Cette analyse, il faut le dire, est conforme à la particularité de l'exercice de dissertation en philosophie. Quelle est cette particularité ? La dissertation de philosophie est le seul exercice qui mobilise à la fois les deux procédés principaux de la raison que sont l'induction et la déduction.

Pour faire court, l'induction est le procédé par lequel notre esprit élargit un concept et la déduction est le procédé de rétrécissement. Considérons un objet quelconque, le sapin de mon jardin, je peux le considérer comme :  un sapin, un arbre, un conifère, un être vivant , ou comme une substance. C'est ce passage du particulier au général, que l'on nomme induction, en logique on parle d'extension, Kant l'a appelé le jugement réfléchissant, mais le procédé reste le même : on agrandit. Quand un médecin vous prescrit une ordonnance, il pense de manière inductive, il rapporte votre infection particulière à une molécule connue. L'autre procédé est la déduction, c'est à dire rétrécissement, pour reprendre l'exemple du sapin de mon jardin, je peux le considérer comme une substance, un être vivant, un conifère, un arbre, ou juste comme un sapin, en logique ce rétrécissement se nomme compréhension, Kant l'a appelé le jugement déterminant. Quand un juge prononce une condamnation, il procède déductivement, il ramène la loi au cas particulier d'un délit.

Tenez par exemple les preuves de l'existence de Dieu. Prenons la preuve physico-cosmologique que dit-elle ? il existe des objets naturels que sont les arbres, les montagnes, les cours d'eau, les hommes, les animaux, il doit bien avoir une cause à ces objets, on remonte alors de cause en cause jusqu'à la cause première qui est Dieu, selon Aristote.  Induction : on agrandit.

Pour la preuve ontologique, son auteur est saint Anselme, mais cette preuve a été reprise par Descartes, puis Leibniz, et « atomisé » par Kant.

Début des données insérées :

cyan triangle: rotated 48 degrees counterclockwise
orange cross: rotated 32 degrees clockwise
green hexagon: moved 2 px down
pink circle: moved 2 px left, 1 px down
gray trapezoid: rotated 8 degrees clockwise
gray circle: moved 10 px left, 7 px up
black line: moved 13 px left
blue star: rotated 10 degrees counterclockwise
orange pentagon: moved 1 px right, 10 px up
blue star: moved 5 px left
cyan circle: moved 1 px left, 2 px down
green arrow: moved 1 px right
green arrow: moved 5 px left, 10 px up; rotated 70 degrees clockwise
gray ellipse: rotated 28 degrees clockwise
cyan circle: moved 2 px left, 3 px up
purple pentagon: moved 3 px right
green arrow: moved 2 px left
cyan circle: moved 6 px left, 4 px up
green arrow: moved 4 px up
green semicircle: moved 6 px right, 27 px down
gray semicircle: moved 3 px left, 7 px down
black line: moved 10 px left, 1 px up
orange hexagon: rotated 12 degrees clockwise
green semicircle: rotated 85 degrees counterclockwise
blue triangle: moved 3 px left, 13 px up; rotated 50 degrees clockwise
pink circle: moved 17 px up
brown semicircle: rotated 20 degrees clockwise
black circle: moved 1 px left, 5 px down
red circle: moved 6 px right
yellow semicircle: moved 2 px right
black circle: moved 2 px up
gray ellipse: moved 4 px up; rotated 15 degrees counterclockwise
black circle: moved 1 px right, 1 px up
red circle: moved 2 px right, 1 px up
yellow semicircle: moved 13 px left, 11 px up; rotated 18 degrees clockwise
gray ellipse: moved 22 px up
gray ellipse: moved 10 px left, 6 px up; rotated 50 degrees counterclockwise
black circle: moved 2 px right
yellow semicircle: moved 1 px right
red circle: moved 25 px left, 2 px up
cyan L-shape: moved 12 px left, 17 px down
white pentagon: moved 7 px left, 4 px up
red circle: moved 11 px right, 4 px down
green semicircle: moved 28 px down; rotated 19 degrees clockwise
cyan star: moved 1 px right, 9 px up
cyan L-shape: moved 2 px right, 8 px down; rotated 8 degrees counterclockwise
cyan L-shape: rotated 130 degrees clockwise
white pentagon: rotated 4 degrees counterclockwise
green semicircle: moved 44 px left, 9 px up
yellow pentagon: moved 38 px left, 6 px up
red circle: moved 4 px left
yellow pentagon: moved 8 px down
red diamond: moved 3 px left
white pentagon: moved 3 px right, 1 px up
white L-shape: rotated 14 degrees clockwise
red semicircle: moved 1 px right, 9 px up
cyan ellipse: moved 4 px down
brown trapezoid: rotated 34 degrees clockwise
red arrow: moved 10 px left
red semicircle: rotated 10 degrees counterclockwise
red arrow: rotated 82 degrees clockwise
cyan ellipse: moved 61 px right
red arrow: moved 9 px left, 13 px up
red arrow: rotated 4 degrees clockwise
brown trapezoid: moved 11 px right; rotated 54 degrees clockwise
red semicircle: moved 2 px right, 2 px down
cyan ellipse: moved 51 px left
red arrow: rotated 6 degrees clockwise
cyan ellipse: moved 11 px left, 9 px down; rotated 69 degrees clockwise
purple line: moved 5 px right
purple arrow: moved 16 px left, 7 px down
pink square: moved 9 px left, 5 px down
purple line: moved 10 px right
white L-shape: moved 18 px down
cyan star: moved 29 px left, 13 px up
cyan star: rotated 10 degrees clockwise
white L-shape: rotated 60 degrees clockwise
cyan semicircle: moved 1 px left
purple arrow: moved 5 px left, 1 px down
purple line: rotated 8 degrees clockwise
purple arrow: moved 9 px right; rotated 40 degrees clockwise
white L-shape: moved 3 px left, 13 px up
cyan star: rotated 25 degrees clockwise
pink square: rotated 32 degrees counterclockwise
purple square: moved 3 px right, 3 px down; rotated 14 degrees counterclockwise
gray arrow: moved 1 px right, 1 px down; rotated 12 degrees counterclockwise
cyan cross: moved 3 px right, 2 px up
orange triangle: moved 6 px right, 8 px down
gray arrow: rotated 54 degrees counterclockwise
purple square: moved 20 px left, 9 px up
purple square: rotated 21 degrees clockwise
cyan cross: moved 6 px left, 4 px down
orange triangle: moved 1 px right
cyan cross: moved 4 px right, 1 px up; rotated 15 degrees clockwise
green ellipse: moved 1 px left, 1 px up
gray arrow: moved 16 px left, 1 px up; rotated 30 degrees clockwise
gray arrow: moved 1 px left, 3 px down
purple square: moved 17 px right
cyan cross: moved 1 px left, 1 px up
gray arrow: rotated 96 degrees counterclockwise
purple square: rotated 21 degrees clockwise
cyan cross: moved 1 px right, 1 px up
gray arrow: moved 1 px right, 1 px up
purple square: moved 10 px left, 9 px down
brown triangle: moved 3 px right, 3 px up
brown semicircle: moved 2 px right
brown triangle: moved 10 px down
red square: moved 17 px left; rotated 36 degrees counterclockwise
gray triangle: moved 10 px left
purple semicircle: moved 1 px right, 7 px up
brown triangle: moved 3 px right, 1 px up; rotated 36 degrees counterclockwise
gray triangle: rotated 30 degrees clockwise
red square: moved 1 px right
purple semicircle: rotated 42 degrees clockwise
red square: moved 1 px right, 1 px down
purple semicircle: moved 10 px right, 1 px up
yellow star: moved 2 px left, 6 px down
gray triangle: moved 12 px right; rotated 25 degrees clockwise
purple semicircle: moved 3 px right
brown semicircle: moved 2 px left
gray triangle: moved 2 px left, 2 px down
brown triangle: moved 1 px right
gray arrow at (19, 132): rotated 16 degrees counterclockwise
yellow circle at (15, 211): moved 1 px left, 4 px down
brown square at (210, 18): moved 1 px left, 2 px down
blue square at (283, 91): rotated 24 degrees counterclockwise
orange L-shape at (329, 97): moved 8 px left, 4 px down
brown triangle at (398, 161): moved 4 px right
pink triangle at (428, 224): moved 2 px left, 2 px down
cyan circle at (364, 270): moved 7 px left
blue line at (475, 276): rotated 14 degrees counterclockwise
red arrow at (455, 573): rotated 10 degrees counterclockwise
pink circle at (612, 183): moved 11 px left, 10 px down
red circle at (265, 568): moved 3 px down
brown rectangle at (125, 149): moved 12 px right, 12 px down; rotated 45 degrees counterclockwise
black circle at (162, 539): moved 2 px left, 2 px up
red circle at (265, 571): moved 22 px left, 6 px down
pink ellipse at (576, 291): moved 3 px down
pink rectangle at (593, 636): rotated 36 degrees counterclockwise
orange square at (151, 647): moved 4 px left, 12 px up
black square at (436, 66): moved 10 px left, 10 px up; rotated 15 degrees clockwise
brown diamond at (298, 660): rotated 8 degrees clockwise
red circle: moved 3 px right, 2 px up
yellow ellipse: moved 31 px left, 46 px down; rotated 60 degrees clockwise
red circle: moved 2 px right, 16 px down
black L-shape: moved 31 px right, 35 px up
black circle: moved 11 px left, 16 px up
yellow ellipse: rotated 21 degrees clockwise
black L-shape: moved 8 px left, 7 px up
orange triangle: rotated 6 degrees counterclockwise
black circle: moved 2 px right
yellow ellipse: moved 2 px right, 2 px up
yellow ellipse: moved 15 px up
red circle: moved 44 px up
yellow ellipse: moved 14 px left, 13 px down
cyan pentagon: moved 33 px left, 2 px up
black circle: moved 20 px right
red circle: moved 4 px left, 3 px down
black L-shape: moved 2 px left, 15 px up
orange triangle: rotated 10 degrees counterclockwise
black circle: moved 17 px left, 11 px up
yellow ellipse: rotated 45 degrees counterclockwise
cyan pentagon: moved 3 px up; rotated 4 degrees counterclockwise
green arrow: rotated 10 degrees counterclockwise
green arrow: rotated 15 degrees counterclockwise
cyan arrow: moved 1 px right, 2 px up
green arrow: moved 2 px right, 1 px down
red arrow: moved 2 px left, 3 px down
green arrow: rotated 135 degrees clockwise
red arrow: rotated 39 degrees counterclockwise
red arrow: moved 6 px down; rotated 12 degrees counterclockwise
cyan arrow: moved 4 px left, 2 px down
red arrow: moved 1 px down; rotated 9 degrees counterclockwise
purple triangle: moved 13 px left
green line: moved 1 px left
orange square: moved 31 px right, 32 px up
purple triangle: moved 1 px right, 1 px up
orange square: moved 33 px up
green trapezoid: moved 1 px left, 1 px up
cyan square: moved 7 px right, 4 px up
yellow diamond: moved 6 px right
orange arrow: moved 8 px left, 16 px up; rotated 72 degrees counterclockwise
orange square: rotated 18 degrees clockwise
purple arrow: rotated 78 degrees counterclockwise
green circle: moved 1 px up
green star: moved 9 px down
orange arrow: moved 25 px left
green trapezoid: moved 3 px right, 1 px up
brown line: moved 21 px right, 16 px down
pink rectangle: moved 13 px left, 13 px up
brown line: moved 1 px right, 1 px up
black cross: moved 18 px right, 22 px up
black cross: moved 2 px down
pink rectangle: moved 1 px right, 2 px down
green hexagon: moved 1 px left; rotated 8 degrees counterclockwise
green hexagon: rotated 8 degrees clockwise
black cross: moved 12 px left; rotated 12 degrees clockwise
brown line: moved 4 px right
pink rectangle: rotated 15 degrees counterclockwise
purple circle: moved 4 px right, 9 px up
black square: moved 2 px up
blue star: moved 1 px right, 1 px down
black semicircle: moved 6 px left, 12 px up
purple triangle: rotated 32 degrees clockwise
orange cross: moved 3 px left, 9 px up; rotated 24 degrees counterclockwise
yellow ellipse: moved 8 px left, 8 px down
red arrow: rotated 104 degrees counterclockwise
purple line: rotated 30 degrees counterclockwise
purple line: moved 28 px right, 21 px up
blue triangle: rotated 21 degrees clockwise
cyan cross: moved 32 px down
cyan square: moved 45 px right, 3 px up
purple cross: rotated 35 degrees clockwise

Que dit-elle ? j'ai en moi l'idée d'un être parfait, et cet être ne peut ne pas exister, car ce serait une imperfection, Donc Dieu existe. De l'idée Descartes déduit l'existence, il rétrécit : 
Pour revenir à la dissertation, elle est le seul exercice où l'esprit est mobilisé à la fois inductivement et déductivement.  Pourquoi ? parce que la dissertation de philosophie consiste à : donner au prédicat la compréhension du sujet, et au sujet l'extension du prédicat, autrement dit, faire une dissertation n'est autre chose qu'étendre le sujet et réduire le prédicat. Dans une dissertation de philosophie,  induction et déduction se recoupent.  Mais la question est de savoir quand faut-il estimer que le sujet est suffisamment étendu, et quand est-ce que le prédicat est suffisamment rétrécit.